Yang S C
Department of Laboratory Medicine, National Taiwan University Hospital, Taipei, R.O.C.
J Formos Med Assoc. 1993 Dec;92 Suppl 4:S225-31.
Maximal expiratory flow and volume parameters derived from simultaneous maximal expiratory flow-volume and volume-time curves obtained by the forced vital capacity maneuver were studied in 311 healthy normal Chinese men, consisting of 180 nonsmokers and 131 smokers of 20 to 78 years of age. Six maximal expiratory parameters--FVC, FEV1, FEV1/FVC, PEFR, FEF25-75% and Vmax75, both unadjusted and adjusted for age and body height, were compared between nonsmokers and smokers to study the effects of smoking on ventilatory function and to detect early abnormal changes. In current smokers and ex-smokers, the FEV1/FVC was significantly lower than that of nonsmokers. However, no such differences were noted for FVC and FEV1. Among FVC, FEV1 and FEV1/FVC, a low FEV1/FVC appeared to be the earliest discriminative index in normal asymptomatic smokers. With increasing quantity and duration of smoking, a higher incidence of abnormally low FEV1 and FVC compared to those who smoked a lesser amount or for a shorter period of time, were observed in sequence. Current smokers over the first 5 pack-yrs of smoking did not show any abnormality in FVC, FEV1 and FEV1/FVC. It is concluded that cigarette smoking is associated with a decrease in pulmonary function although the effects take some time to develop and are not immediately apparent after beginning the smoking habit. There is an irreversible decrease in FEV1/FVC with cumulative cigarette consumption, but smoking cessation will prevent further deterioration in FEV1 and FVC.
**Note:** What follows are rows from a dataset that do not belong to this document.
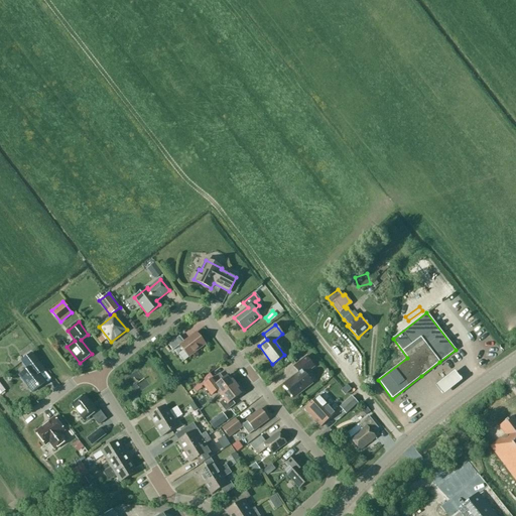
[(179,346),(188,357),(206,345),(196,333),(183,342),(179,336),(168,345),(172,351),(179,346)]
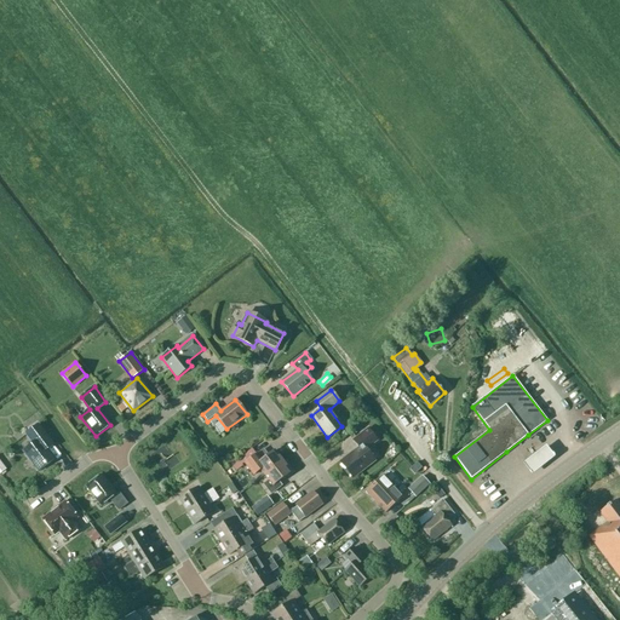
[(27,434),(33,443),(23,451),(39,471),(53,460),(42,445),(49,440),(38,425),(27,434)]
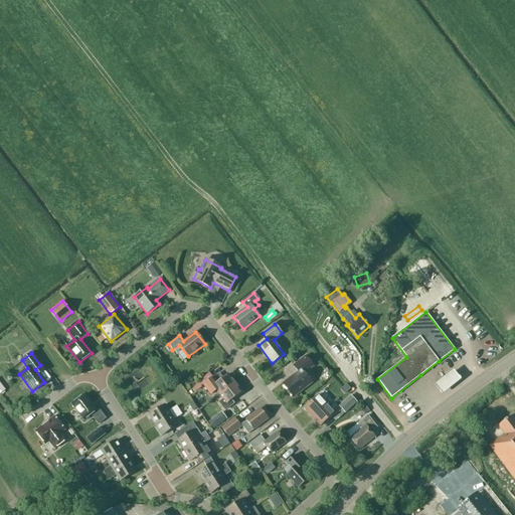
[(298,372),(283,383),(293,397),(311,383),(304,373),(313,366),(305,356),(293,366),(298,372)]
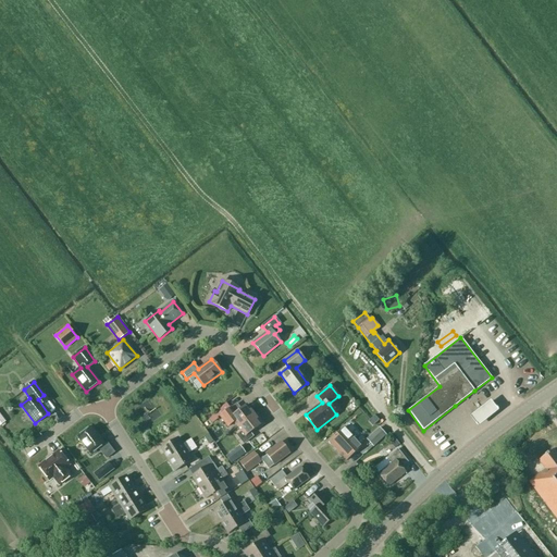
[(14,386),(8,393),(13,398),(19,392),(14,386)]
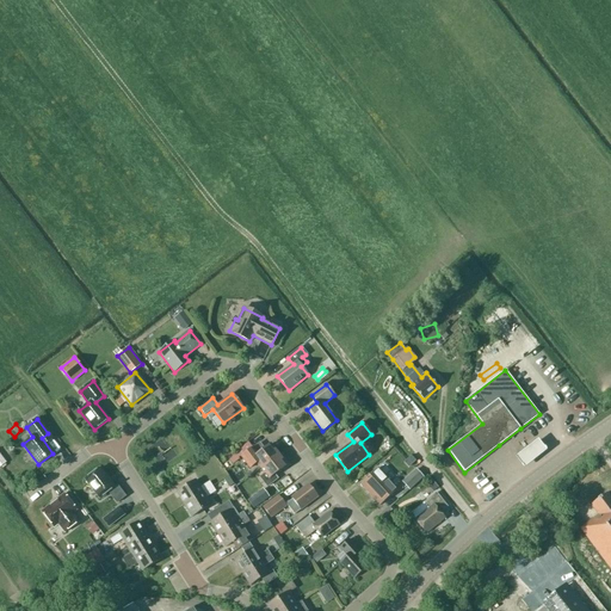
[(508,454),(518,466),(541,448),(531,436),(508,454)]
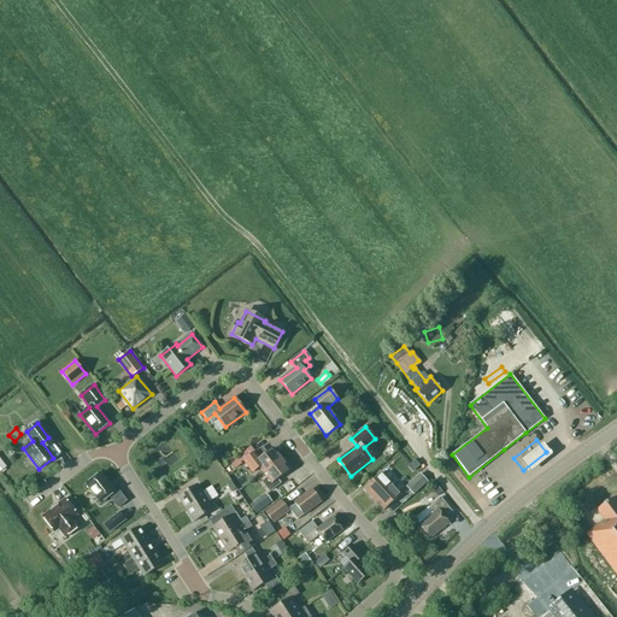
[(263,474),(282,459),(274,448),(260,459),(254,452),(251,446),(230,462),(234,468),(244,462),(252,472),(259,468),(263,474)]
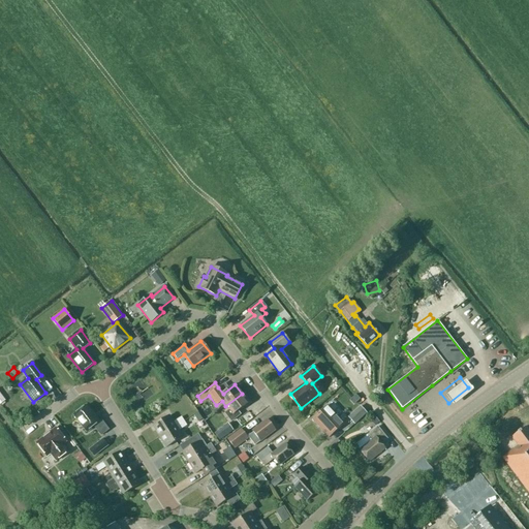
[(338,386),(334,393),(340,397),(343,391),(338,386)]
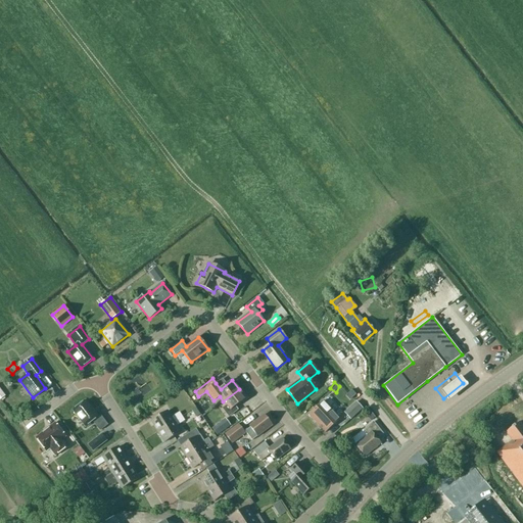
[(235,406),(245,397),(239,389),(223,401),(226,405),(221,408),(228,417),(237,410),(235,406)]
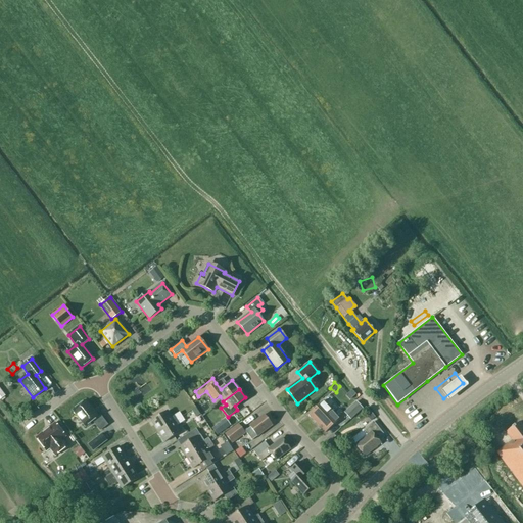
[(355,390),(352,394),(359,400),(362,396),(355,390)]
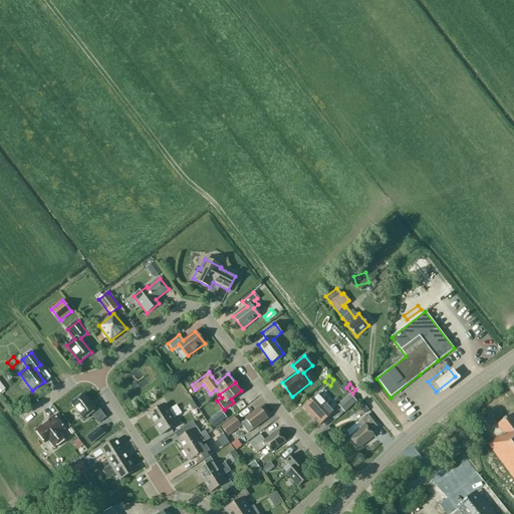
[(83,420),(96,410),(83,394),(71,404),(83,420)]
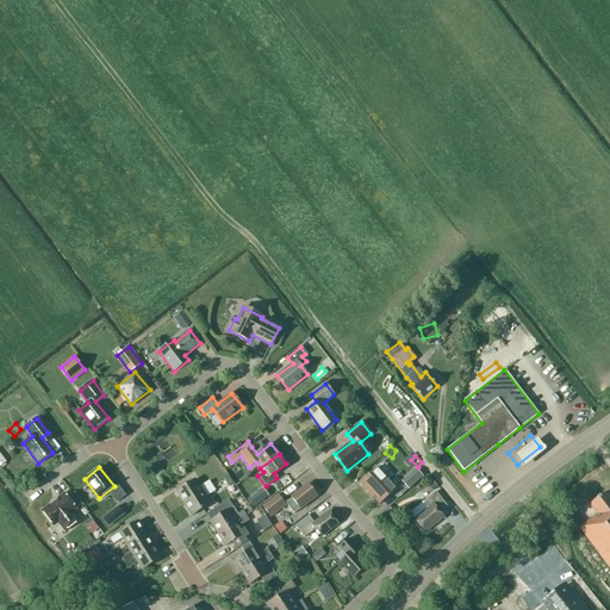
[(378,467),(360,484),(369,495),(387,478),(378,467)]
对311名健康的中国正常男性进行了研究,这些男性年龄在20至78岁之间,其中180名不吸烟者和131名吸烟者。通过用力肺活量动作同时获得最大呼气流量-容积曲线和容积-时间曲线,从中得出最大呼气流量和容积参数。比较了不吸烟者和吸烟者之间六个最大呼气参数——FVC、FEV1、FEV1/FVC、PEFR、FEF25 - 75%和Vmax75,这些参数未调整以及经年龄和身高调整后,以研究吸烟对通气功能的影响并检测早期异常变化。在当前吸烟者和既往吸烟者中,FEV1/FVC显著低于不吸烟者。然而,FVC和FEV1未发现此类差异。在FVC、FEV1和FEV1/FVC中,低FEV1/FVC似乎是正常无症状吸烟者最早的鉴别指标。随着吸烟量和吸烟时间的增加,与吸烟量较少或时间较短者相比,FEV1和FVC异常降低的发生率依次升高。吸烟量在前5包年的当前吸烟者,FVC、FEV1和FEV1/FVC未显示任何异常。结论是,吸烟与肺功能下降有关,尽管这种影响需要一些时间才会显现,且在开始吸烟习惯后不会立即明显。随着累积吸烟量的增加FEV1/FVC会出现不可逆的下降,但戒烟将防止FEV1和FVC进一步恶化。